Segment Start: Source passage
Re: [LSF/MM TOPIC] filesystems, btrfs, cgroups, debugging tools

Chris Mason <clm@xxxxxx> · Wed, 7 Feb 2018 09:51:02 -0500

On 7 Feb 2018, at 5:32, Jan Kara wrote:

Hi Chris,

On Thu 25-01-18 08:41:58, Chris Mason wrote:

With ext4, the data=ordered IO done during transaction commits makes
priority inversions that I don't see a way around.  It's dramatically 
better
than ext3, but still happens enough that we can't enforce IO limits 
at all.
It really only takes one low prio IO to sneak into kjournald's list 
to wreck
everything.

AFAIU we could do a similar thing like what Tejun implemented for 
btrfs
metadata where the submitter can override blkcg to which the IO is
accounted. In ext4's case if kjournald is doing the writeback, it 
would get
accounted to the root blkcg. It will allow containers to somewhat 
violate
the bounds set to their blkcg but the priority inversion should be 
rarer -
sadly we cannot easily make it completely go away as if the original 
process
not only attaches the inode to the transaction but also submits the 
data
blocks with low priority, transaction commit still has to wait for 
this IO to
complete so the whole commit will be still blocked.

Yeah, I think this was the problem we hit.  balance_dirty_pages and 
friends will trigger low priority write back, and if kjournald ends up 
waiting on that, we're out of luck.

So probably a better fix would be to introduce another data 
journalling
mode for ext4 where we'd unconditionally use unwritten extents for 
data
writeback. We actually have it implemented in ext4 hidden behind
'dioread_nolock' mount option but it needs more polishing and possibly
testing.

I wonder how that compares in performance to my old data=guarded idea.  
I think a better step one might be to add tracepoints when blocks are 
added to the ordered list, so we can better understand if we're adding 
them in error.  It felt like it was happening more often than it should.

On the FB side, we found one more prio inversion in btrfs from the free 
space cache (IO going down as data instead of metadata) and we're 
testing the fix for that.  It should hopefully be the last one, and then 
we can compare how effective the different options are.

-chris
Segment End: Source passage
Segment Start: Source information
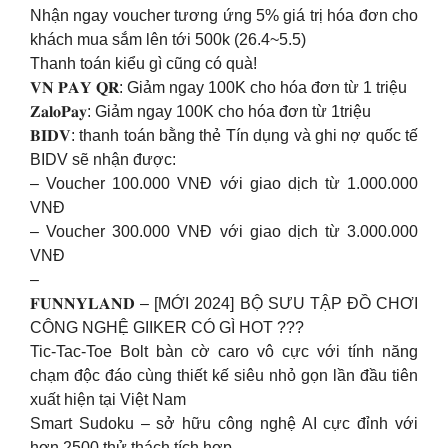
Nhận ngay voucher tương ứng 5% giá trị hóa đơn cho
khách mua sắm lên tới 500k (26.4~5.5)
Thanh toán kiểu gì cũng có quà!
𝐕𝐍 𝐏𝐀𝐘 𝐐𝐑: Giảm ngay 100K cho hóa đơn từ 1 triệu
𝐙𝐚𝐥𝐨𝐏𝐚𝐲: Giảm ngay 100K cho hóa đơn từ 1triệu
𝐁𝐈𝐃𝐕: thanh toán bằng thẻ Tín dụng và ghi nợ quốc tế
BIDV sẽ nhận được:
– Voucher 100.000 VNĐ với giao dịch từ 1.000.000
VNĐ
– Voucher 300.000 VNĐ với giao dịch từ 3.000.000
VNĐ
–
𝐅𝐔𝐍𝐍𝐘𝐋𝐀𝐍𝐃 – [MỚI 2024] BỘ SƯU TẬP ĐỒ CHƠI
CÔNG NGHỆ GIIKER CÓ GÌ HOT ???
Tic-Tac-Toe Bolt bàn cờ caro vô cực với tính năng
chạm độc đáo cùng thiết kế siêu nhỏ gọn lần đầu tiên
xuất hiện tại Việt Nam
Smart Sudoku – sở hữu công nghệ AI cực đỉnh với
hơn 2500 thử thách tích hợp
Segment End: Source information
### Assigned task
Reproduce the part of the mailing-list reply that opens with "On Thu 25-01-18" and closes with "everything.", switching "IO limits" to "bandwidth limits".

### Written answer
On Thu 25-01-18 08:41:58, Chris Mason wrote:

With ext4, the data=ordered IO done during transaction commits makes
priority inversions that I don't see a way around.  It's dramatically 
better
than ext3, but still happens enough that we can't enforce bandwidth limits 
at all.
It really only takes one low prio IO to sneak into kjournald's list 
to wreck
everything.